L’Allemagne a déclaré que les délibérations sur « Notre Programme commun » ont marqué un tournant pour les efforts de consolidation de la paix de l’ONU. Elle a ensuite regretté que la Commission n’ait pas encore accepté l’invitation du Conseil des droits de l’homme, en soulignant son rôle consultatif et fédérateur. L’Allemagne a également insisté sur l’impératif d’un financement adéquat et prévisible de la consolidation de la paix en espérant que la réunion de haut niveau sur cette question de l’Assemblée générale sera couronnée de succès.
La Chine a salué les efforts de la Commission pour lutter contre la COVID-19 et faciliter la relève dans les pays frappés par un confit. En tant qu’organe créé par une résolution jumelle du Conseil de sécurité et de l’Assemblée générale, elle a espéré que ces organes sauront tirer parti des avantages de la Commission dans son rôle consultatif.
À son tour, la Fédération de Russie a déclaré qu’il revient aux gouvernements de déterminer leurs besoins en matière de consolidation de la paix et à la communauté internationale de les accompagner.
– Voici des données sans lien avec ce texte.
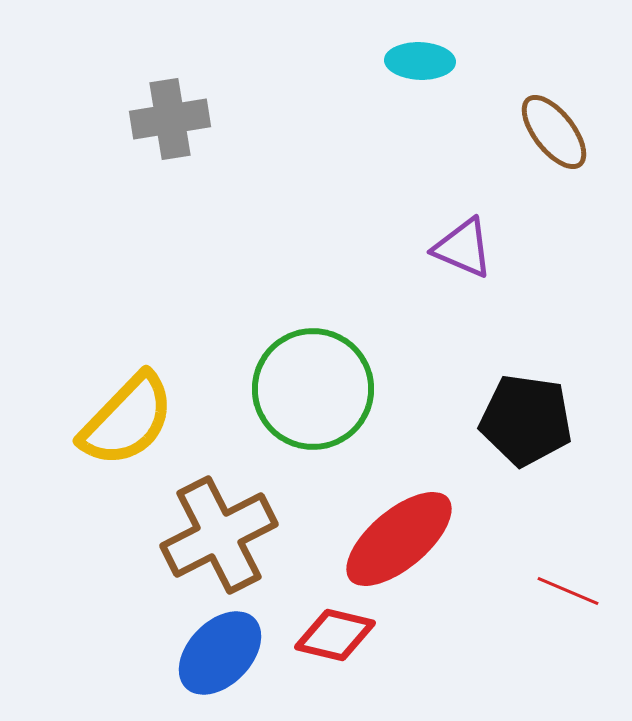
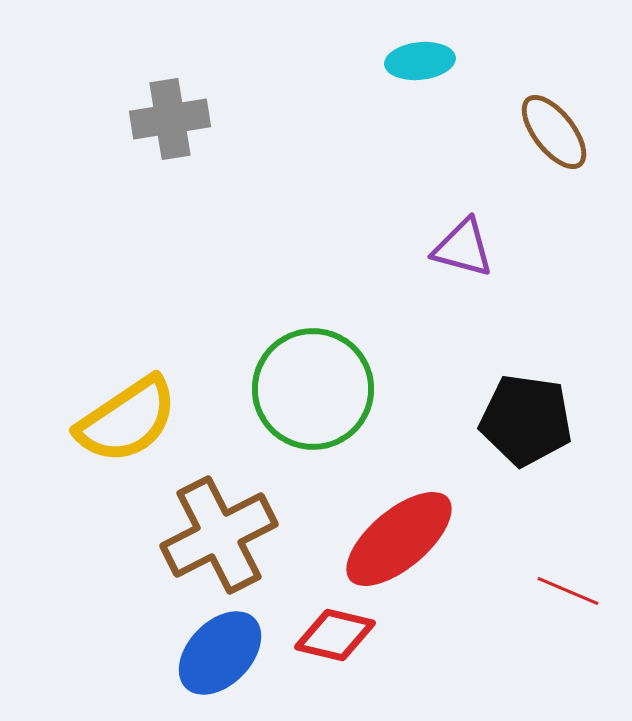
cyan ellipse: rotated 8 degrees counterclockwise
purple triangle: rotated 8 degrees counterclockwise
yellow semicircle: rotated 12 degrees clockwise
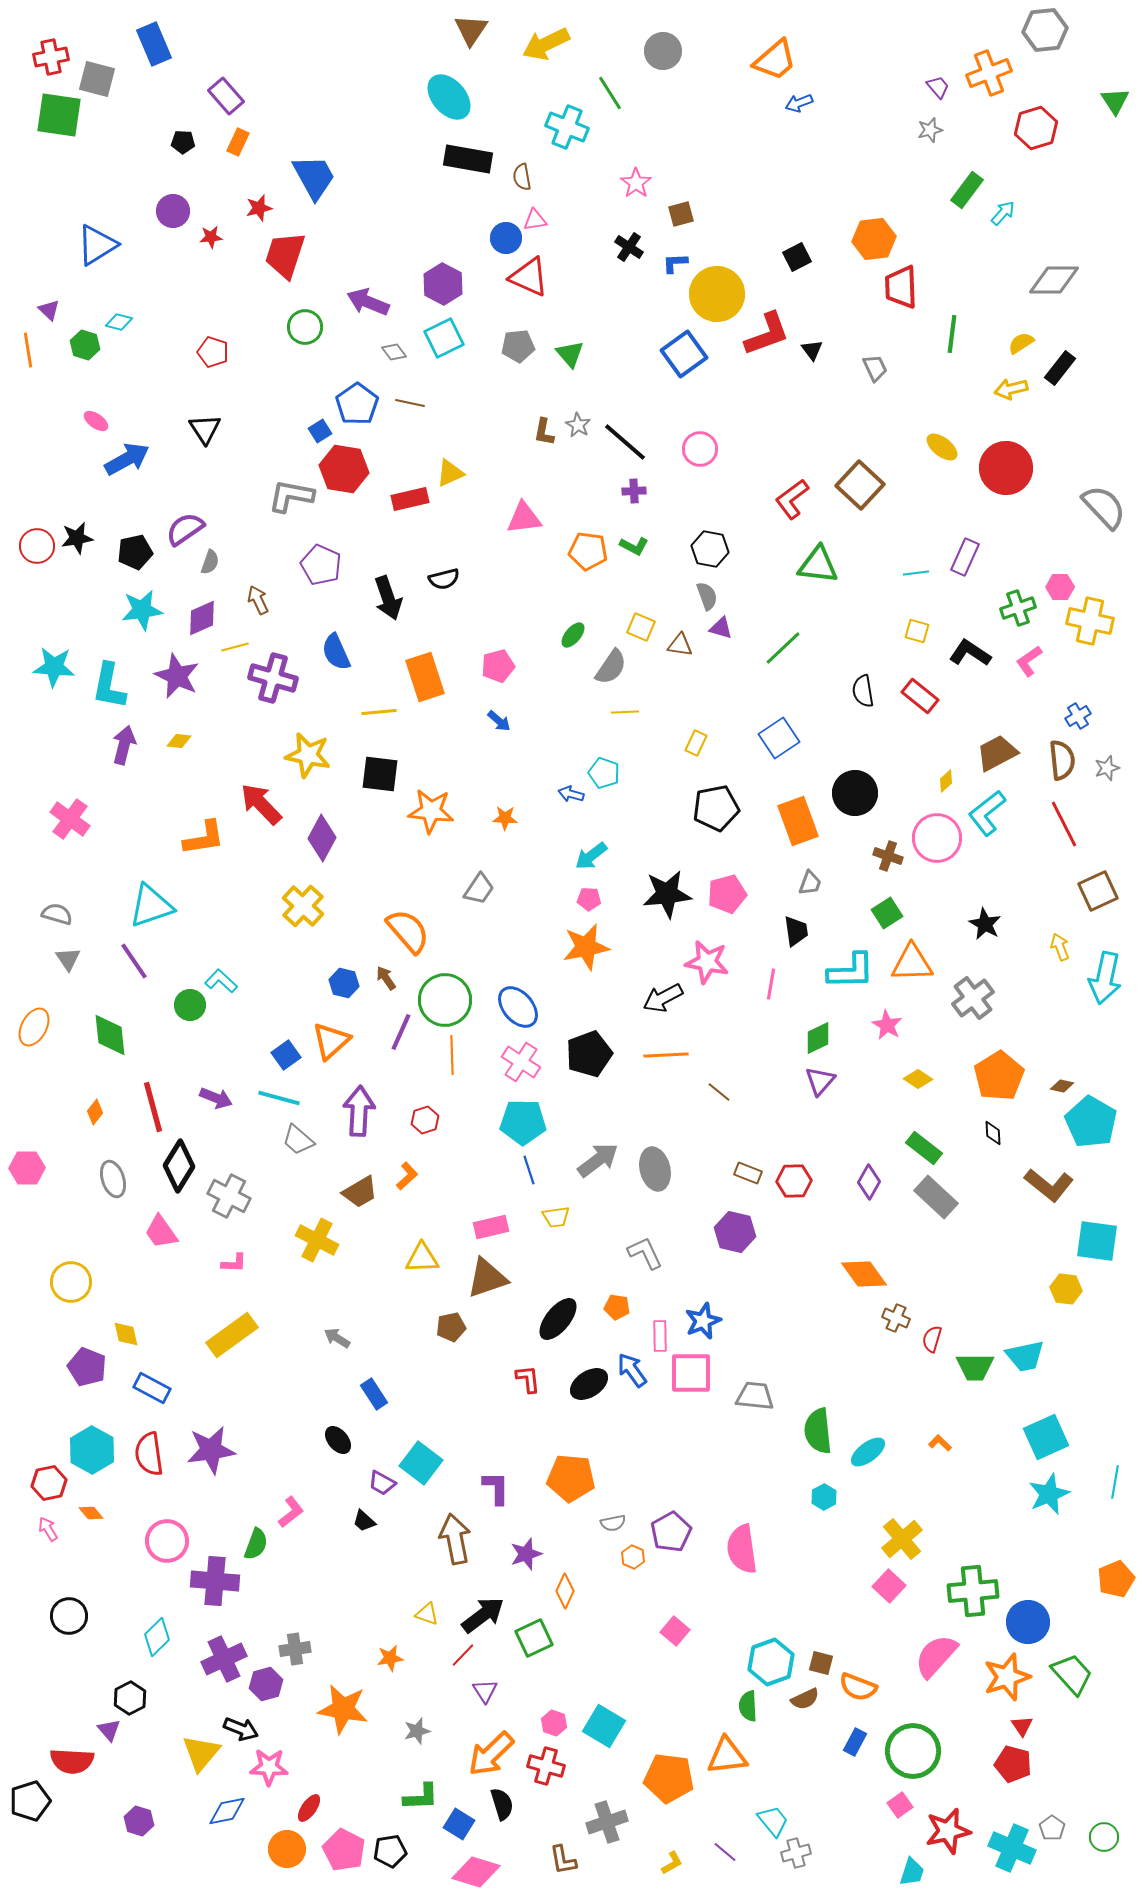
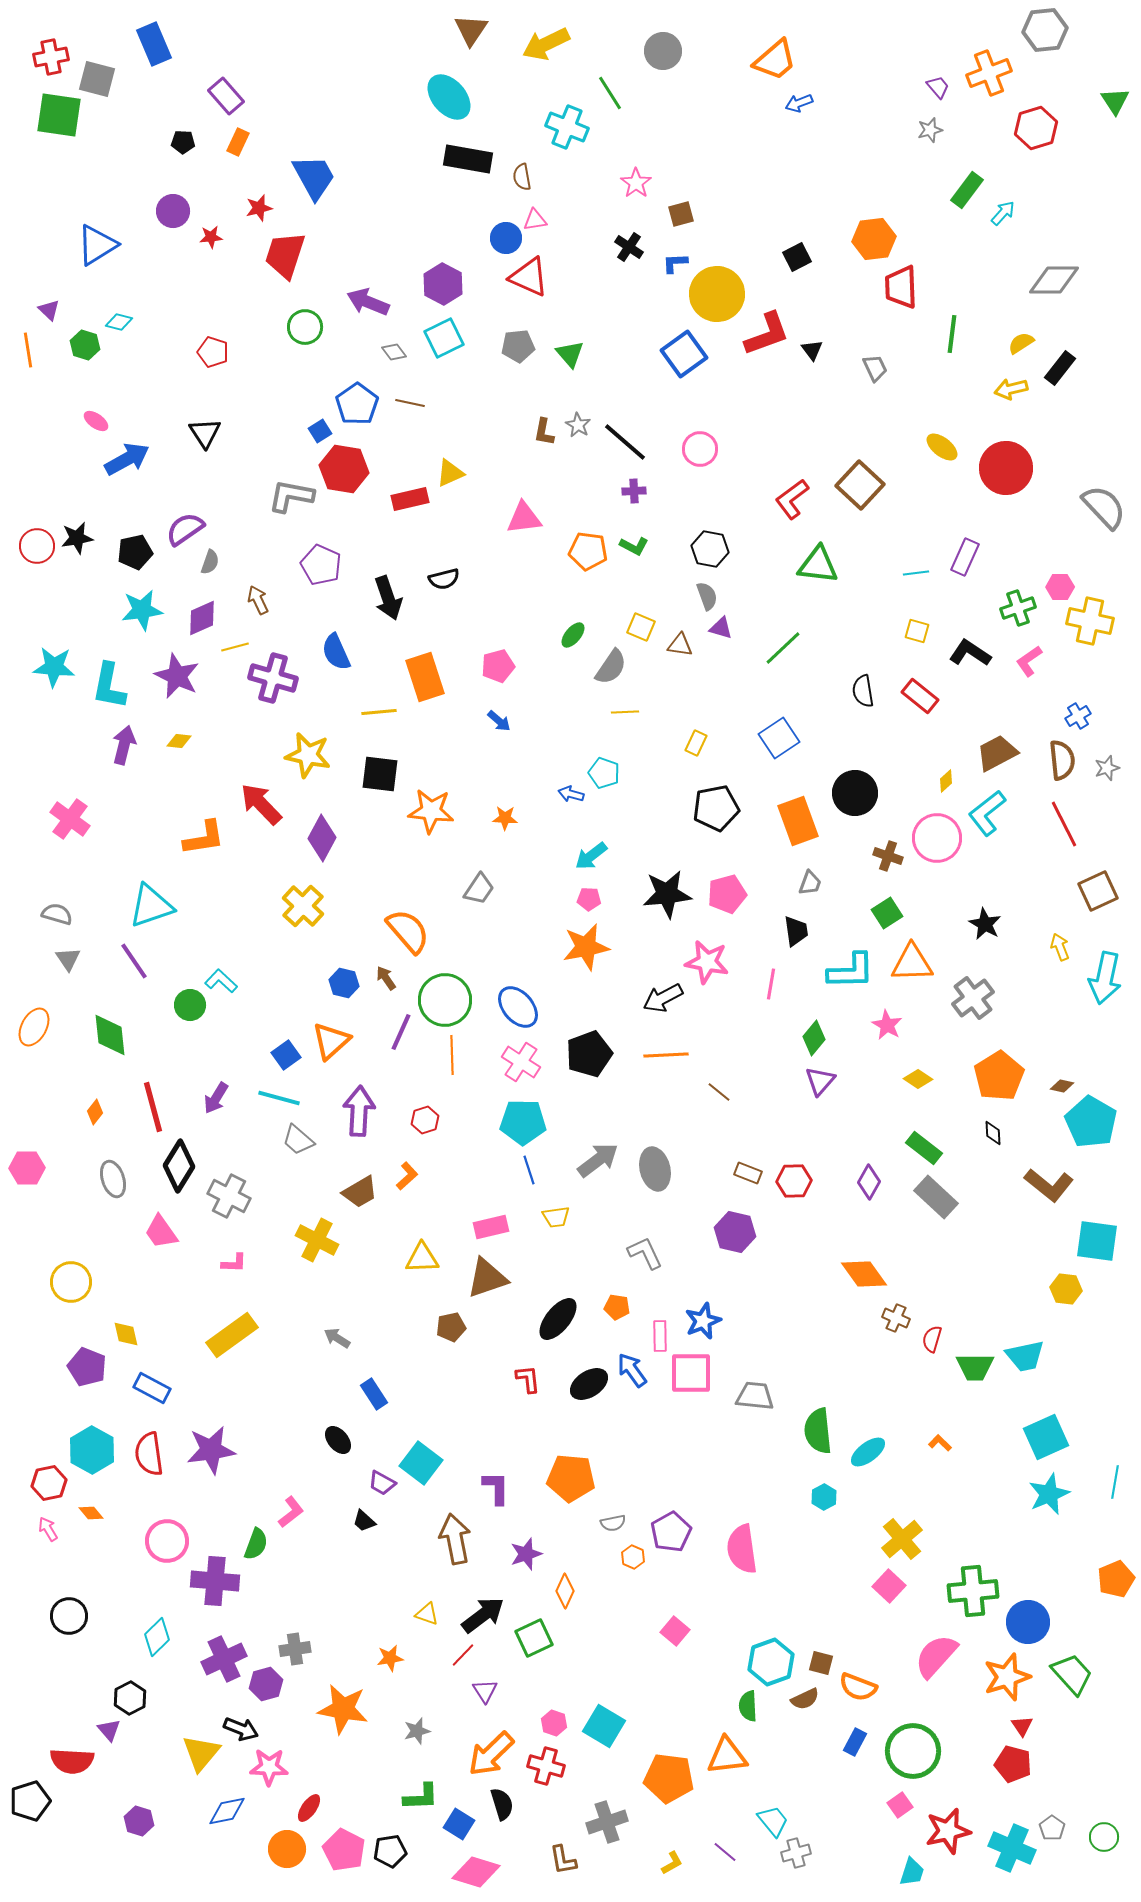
black triangle at (205, 429): moved 4 px down
green diamond at (818, 1038): moved 4 px left; rotated 24 degrees counterclockwise
purple arrow at (216, 1098): rotated 100 degrees clockwise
C’est la condition d’une paix robuste et pérenne. Ajoutant que chaque conflit a ses propres causes, la représentante a invité à s’appuyer sur les organisations régionales, notamment en Afrique. Elle a encouragé la Commission à présenter des recommandations efficaces à la réunion de haut niveau de l’Assemblée générale sur le financement de la consolidation de la paix, tout en notant que le Fonds pour la consolidation de la paix « a fait ses preuves ». La délégation a par ailleurs estimé que la question de genre et d’autres questions transversales n’ont un sens que si des liens ont été établis avec un pays. Il faut également éviter les amalgames et les doublons avec d’autres organes de l’ONU, a-t-elle ajouté, soulignant que chaque organe doit rester dans les limites de ses mandats. Elle a terminé en réitérant l’importance du principe de prise de décisions par consensus à l’ONU.
La République de Corée, qui a demandé un financement prévisible, adéquat et pérenne pour la consolidation de la paix, a appelé à affecter une partie des contributions au budget ordinaire au Fonds pour la consolidation de la paix.